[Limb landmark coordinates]
== Segment start ==

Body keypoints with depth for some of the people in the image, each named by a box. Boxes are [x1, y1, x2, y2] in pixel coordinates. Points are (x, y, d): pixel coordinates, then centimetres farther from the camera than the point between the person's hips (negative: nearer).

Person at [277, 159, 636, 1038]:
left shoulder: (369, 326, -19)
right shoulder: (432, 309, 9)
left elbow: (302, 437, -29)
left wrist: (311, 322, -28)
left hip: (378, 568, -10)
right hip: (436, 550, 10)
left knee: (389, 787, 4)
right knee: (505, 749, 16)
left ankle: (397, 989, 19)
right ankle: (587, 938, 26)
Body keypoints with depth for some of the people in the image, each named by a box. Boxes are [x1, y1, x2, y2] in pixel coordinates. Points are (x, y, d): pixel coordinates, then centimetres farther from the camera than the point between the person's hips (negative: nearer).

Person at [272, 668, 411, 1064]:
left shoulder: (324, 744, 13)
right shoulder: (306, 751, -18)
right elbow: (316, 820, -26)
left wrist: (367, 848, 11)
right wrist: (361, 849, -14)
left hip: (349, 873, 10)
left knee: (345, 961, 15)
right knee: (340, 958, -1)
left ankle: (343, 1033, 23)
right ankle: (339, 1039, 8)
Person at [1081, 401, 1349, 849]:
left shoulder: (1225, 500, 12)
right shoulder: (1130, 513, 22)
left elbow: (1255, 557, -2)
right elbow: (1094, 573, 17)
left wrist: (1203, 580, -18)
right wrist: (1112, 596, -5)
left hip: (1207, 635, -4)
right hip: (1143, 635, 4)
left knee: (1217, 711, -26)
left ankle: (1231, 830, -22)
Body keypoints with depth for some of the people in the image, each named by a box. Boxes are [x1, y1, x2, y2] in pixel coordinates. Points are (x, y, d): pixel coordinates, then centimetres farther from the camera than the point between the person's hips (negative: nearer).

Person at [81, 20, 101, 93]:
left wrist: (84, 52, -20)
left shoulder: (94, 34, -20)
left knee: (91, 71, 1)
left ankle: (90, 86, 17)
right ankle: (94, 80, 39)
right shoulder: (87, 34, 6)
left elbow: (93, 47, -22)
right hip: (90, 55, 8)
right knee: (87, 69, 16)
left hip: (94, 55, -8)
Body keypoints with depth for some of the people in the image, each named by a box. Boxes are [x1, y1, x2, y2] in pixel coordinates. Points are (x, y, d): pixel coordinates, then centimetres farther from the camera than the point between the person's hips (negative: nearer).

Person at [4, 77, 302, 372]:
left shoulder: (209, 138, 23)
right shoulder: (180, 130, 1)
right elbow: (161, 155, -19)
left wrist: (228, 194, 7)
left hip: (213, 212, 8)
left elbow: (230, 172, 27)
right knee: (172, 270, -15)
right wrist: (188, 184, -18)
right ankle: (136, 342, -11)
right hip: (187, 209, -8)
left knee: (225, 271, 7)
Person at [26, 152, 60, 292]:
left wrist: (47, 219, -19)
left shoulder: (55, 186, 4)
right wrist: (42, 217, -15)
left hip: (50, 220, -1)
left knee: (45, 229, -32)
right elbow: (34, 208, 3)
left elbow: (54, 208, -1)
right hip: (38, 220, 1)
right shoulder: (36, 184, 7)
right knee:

== Segment end ==

• WHAT IS BEING ASKED:
Return exactly the lines in the records above, beginning with the one that holds "right shoulder: (180, 130, 1)" and ending with the last.

• SOLUTION BELOW:
right shoulder: (180, 130, 1)
right elbow: (161, 155, -19)
left wrist: (228, 194, 7)
left hip: (213, 212, 8)
left elbow: (230, 172, 27)
right knee: (172, 270, -15)
right wrist: (188, 184, -18)
right ankle: (136, 342, -11)
right hip: (187, 209, -8)
left knee: (225, 271, 7)
Person at [26, 152, 60, 292]:
left wrist: (47, 219, -19)
left shoulder: (55, 186, 4)
right wrist: (42, 217, -15)
left hip: (50, 220, -1)
left knee: (45, 229, -32)
right elbow: (34, 208, 3)
left elbow: (54, 208, -1)
right hip: (38, 220, 1)
right shoulder: (36, 184, 7)
right knee:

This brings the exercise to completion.